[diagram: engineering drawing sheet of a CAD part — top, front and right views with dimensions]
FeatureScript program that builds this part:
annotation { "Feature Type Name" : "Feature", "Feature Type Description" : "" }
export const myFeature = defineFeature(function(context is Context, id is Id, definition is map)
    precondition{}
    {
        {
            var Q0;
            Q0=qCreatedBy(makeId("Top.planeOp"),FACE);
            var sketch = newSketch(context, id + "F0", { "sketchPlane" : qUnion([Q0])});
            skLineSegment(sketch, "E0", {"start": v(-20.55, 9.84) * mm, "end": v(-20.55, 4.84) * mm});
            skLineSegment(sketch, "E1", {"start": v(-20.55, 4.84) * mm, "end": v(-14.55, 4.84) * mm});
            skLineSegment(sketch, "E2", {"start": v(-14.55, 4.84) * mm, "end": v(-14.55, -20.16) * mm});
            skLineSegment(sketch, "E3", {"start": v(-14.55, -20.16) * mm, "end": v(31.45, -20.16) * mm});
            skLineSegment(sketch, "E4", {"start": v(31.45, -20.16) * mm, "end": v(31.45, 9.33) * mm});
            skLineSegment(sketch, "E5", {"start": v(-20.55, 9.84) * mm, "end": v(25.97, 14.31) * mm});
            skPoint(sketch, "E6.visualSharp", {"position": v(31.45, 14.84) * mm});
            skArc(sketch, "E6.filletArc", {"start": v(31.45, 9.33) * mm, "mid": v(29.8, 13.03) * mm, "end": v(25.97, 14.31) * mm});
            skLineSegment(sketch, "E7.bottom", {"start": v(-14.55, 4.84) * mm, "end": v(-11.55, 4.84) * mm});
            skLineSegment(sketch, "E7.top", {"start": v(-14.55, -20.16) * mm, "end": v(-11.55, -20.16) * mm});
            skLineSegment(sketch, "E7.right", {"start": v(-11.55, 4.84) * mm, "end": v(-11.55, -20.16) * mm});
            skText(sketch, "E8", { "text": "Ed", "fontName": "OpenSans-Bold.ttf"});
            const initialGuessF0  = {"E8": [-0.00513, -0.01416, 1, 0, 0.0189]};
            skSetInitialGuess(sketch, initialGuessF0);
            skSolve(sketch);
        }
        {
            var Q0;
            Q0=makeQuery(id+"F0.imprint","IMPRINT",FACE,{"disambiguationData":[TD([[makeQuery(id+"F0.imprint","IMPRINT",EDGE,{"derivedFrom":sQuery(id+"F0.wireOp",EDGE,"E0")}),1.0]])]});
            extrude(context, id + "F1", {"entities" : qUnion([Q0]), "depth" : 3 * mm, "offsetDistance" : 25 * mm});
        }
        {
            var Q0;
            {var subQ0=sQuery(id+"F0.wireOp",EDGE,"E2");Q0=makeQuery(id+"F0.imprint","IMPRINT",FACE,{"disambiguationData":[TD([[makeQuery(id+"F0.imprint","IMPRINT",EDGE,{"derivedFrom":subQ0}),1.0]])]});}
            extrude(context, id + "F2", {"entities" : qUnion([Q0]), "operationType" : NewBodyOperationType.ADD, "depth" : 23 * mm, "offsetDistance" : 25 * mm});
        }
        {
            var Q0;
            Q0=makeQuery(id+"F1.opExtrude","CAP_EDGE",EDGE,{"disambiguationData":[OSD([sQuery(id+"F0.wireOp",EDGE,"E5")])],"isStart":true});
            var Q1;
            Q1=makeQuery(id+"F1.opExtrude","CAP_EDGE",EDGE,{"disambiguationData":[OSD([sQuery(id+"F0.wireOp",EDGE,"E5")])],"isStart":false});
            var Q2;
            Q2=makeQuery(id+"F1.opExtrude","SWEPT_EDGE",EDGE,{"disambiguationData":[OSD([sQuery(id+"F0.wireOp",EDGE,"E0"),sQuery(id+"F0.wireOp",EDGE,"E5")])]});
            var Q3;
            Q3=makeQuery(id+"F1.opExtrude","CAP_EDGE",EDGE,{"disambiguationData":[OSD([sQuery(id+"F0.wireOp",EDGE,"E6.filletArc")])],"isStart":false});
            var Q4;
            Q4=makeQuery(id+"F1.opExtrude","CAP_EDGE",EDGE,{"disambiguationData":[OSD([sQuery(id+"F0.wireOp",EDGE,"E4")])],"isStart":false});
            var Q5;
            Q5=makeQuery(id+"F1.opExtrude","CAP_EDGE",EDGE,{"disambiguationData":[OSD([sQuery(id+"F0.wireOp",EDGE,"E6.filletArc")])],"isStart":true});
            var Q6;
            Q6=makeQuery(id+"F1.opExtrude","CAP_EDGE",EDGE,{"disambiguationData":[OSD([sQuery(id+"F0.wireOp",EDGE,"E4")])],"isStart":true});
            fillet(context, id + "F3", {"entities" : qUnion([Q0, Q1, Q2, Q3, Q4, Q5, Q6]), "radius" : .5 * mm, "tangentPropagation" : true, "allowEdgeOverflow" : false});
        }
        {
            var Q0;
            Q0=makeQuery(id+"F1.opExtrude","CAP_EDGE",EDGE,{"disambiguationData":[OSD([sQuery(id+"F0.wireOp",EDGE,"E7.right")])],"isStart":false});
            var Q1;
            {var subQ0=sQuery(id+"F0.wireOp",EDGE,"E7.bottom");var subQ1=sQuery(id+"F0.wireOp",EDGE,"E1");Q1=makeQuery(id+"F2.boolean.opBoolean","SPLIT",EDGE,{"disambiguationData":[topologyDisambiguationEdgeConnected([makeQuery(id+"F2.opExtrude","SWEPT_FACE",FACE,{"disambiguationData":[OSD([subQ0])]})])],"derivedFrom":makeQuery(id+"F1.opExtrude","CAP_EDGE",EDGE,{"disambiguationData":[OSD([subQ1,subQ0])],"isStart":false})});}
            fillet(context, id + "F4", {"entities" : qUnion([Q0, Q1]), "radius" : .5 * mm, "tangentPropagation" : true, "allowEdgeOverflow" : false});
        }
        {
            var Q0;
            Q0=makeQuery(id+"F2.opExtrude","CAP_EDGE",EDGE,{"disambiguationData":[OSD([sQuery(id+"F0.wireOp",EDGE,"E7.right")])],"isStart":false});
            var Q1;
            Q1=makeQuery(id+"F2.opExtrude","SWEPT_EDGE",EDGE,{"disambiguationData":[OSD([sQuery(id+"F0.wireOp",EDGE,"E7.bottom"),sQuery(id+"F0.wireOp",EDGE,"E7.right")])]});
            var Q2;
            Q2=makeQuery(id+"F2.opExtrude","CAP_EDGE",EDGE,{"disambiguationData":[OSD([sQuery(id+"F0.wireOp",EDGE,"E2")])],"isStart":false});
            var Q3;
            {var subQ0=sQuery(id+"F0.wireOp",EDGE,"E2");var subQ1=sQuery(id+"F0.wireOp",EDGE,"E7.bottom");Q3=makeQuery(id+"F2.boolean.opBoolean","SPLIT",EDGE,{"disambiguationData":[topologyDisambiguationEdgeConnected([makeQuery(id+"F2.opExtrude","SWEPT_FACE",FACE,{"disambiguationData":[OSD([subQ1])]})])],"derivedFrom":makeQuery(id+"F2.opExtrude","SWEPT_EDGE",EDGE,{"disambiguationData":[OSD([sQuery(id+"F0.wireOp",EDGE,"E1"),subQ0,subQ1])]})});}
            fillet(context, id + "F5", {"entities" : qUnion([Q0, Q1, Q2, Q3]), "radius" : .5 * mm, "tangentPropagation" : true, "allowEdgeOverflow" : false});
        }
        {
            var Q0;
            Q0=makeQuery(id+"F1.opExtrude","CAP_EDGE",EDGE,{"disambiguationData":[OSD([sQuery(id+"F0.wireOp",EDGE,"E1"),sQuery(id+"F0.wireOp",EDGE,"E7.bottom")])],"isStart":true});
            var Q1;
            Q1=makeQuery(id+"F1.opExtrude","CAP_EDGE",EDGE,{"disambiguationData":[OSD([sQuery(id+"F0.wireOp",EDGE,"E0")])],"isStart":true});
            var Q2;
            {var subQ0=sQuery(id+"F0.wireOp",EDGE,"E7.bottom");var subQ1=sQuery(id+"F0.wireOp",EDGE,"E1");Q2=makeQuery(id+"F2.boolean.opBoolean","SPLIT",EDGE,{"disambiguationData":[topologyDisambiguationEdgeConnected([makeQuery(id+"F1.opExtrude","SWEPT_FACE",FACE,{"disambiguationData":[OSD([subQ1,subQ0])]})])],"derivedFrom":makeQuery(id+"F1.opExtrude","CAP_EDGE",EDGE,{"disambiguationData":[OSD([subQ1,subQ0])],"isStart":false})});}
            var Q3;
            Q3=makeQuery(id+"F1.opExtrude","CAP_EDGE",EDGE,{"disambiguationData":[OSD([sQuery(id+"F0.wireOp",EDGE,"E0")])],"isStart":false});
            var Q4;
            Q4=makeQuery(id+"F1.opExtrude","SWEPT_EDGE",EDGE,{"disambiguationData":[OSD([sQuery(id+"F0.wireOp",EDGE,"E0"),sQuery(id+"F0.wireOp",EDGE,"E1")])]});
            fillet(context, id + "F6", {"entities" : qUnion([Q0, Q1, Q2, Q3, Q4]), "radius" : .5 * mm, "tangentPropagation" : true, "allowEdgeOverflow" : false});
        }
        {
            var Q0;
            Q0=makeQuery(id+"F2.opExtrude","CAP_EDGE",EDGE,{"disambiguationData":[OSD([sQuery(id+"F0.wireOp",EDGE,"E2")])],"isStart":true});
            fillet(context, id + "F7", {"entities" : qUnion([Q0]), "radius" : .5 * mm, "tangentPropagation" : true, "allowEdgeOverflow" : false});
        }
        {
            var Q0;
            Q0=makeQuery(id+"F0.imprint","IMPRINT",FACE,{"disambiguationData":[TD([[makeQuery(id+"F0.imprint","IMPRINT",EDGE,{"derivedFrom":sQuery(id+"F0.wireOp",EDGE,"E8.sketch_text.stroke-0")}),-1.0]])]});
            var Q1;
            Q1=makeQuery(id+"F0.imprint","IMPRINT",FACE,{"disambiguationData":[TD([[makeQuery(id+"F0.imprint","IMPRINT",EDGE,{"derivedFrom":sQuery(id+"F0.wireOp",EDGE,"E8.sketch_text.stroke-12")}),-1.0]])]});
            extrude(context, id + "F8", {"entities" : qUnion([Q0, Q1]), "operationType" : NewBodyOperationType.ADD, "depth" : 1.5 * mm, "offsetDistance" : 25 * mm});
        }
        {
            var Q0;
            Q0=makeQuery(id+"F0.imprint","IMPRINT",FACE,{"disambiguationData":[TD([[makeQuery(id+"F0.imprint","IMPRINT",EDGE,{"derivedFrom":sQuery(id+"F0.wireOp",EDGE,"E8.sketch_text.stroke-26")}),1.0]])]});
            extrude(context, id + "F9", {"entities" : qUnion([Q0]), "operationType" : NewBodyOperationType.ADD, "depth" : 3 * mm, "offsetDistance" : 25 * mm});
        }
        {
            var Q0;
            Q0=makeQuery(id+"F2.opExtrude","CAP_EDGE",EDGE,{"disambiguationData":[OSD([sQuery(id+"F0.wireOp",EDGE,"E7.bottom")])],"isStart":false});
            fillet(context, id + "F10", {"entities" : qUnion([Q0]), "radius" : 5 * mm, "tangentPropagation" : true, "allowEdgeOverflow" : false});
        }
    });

▸ **WHAT IS EXPECTED**:
Revise the stretch from the start of the rows through the line containing "var sketch = newSketch(context, id" by replacing "myFeature" with "plateFeature", leaving every other character unchanged. Give only those lines.

▸ **RESULT**:
[diagram: engineering drawing sheet of a CAD part — top, front and right views with dimensions]
FeatureScript program that builds this part:
annotation { "Feature Type Name" : "Feature", "Feature Type Description" : "" }
export const plateFeature = defineFeature(function(context is Context, id is Id, definition is map)
    precondition{}
    {
        {
            var Q0;
            Q0=qCreatedBy(makeId("Top.planeOp"),FACE);
            var sketch = newSketch(context, id + "F0", { "sketchPlane" : qUnion([Q0])});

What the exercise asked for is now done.